2 – Relações sexuais pré-matrimoniais – não basta ter uma “afeição já conjugal” pela outra pessoa. A doutrina cristã ensina que é no contexto do matrimônio que se deve situar todo o ato conjugal do ser humano. “É uma união estável aquela que Jesus quis e da qual ele estabeleceu as primeiras exigências, tendo como ponto de partida as diferenças sexuais”;

3 – Masturbação – salienta-se que, muitas vezes, nega-se que tal ato constitua uma desordem moral. Até mesmo algumas áreas da psicologia e a sociologia defendem que é um fenômeno normal da evolução da sexualidade. A Igreja explica que, seja qual for o motivo que o determine, “o uso deliberado da faculdade sexual fora das relações conjugais normais contradiz essencialmente a sua finalidade”. Falta a relação de doação recíproca num contexto de autêntico amor;

4 – Castidade – não significa apenas evitar as faltas anteriores, mas aspectos muito mais positivos e elevados. “Em todo e qualquer estado de vida, a castidade não se reduz a uma atitude exterior; ela deve tornar puro o coração do homem. […] É uma virtude que marca toda a personalidade no seu comportamento, enobrece o ser humano e capacita para um amor verdadeiro, desinteressado, generoso e respeitoso para com os outros”.

Como vivê-la? “Os fiéis devem empregar os meios que a Igreja sempre recomendou para levar uma vida casta: a disciplina dos sentidos e da mente, a vigilância e a prudência para evitar as ocasiões de quedas, a guarda do pudor, a moderação nas diversões [arriscadas], as ocupações sãs, o recurso frequente à oração e aos sacramentos da Penitência e da Eucaristia. Os jovens, sobretudo, devem ter o cuidado de fomentar a sua devoção à Imaculada Mãe de Deus e propor-se como modelo a vida dos Santos e daqueles outros fiéis cristãos, particularmente dos jovens, que se distinguiram na prática da virtude da castidade”.

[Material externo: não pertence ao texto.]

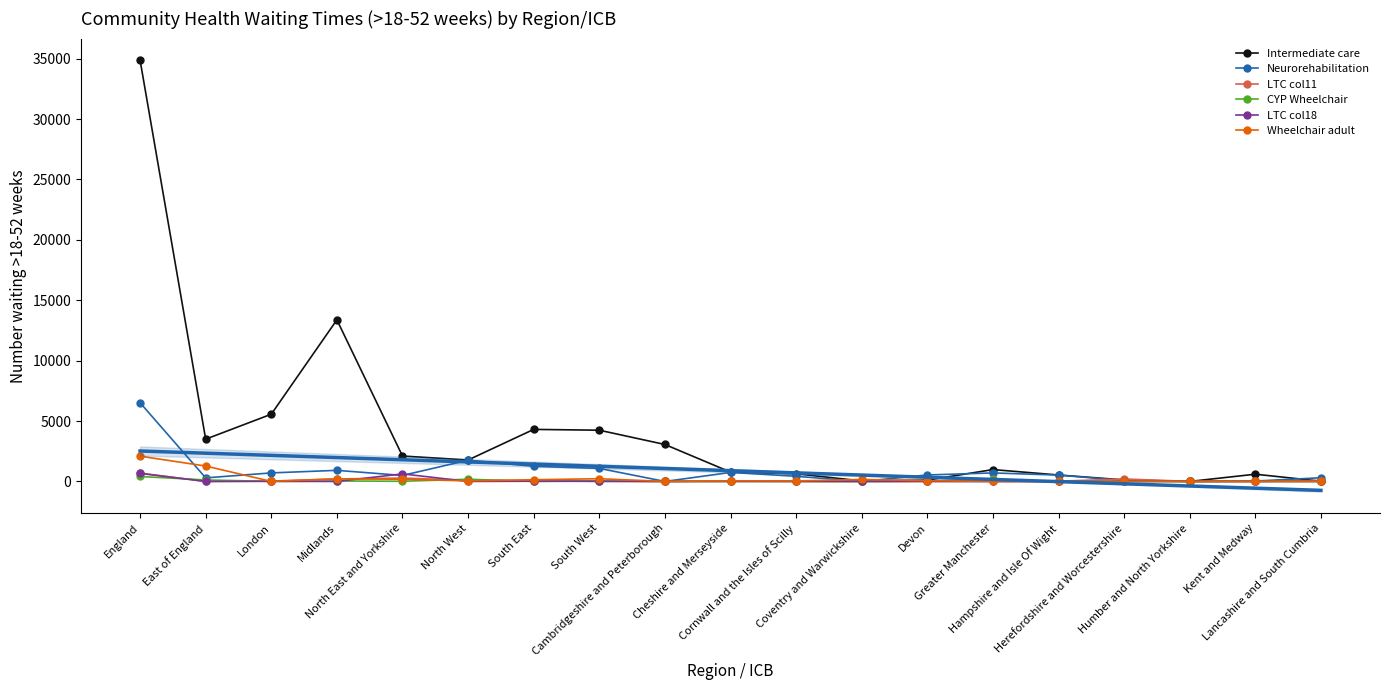

At Cornwall and the Isles of Scilly, list the series in order from largest to smallest.

Intermediate care, Neurorehabilitation, Wheelchair adult, LTC col18, LTC col11, CYP Wheelchair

“Orientações educativas sobre o amor humano – linhas gerais para uma educação sexual”, da Congregação para a Educação Católica (CEC) – destaca quatro pontos de especial relevância:

1 – A sexualidade é um componente fundamental da personalidade, um modo de ser, de se manifestar, de comunicar com os outros, de sentir, de expressar e de viver o amor humano. Portanto ela é parte integrante do desenvolvimento da personalidade e do seu processo educativo;

2 – A sexualidade caracteriza o homem e a mulher não somente no plano físico, como também no psicológico e espiritual marcando toda a sua expressão. Esta diversidade que tem como fim a complementaridade dos dois sexos permite responder plenamente ao desígnio de Deus conforme a vocação à qual cada um é chamado;

3 – A genitalidade orientada para a procriação é a expressão máxima, no plano físico, da comunhão de amor dos cônjuges. Fora deste contexto de dom recíproco – realidade que o cristão vive sustentado e enriquecido de maneira particular pela graça de Deus – ela perde o seu sentido, dá lugar ao egoísmo e é uma desordem moral;

4 – A sexualidade deve ser orientada, elevada e integrada pelo amor que é o único a torná-la verdadeiramente humana. Preparada pelo desenvolvimento biológico e psíquico, cresce harmonicamente e realiza-se em sentido pleno somente com a conquista da maturidade afetiva, que se manifesta no amor desinteressado e no total dom de si.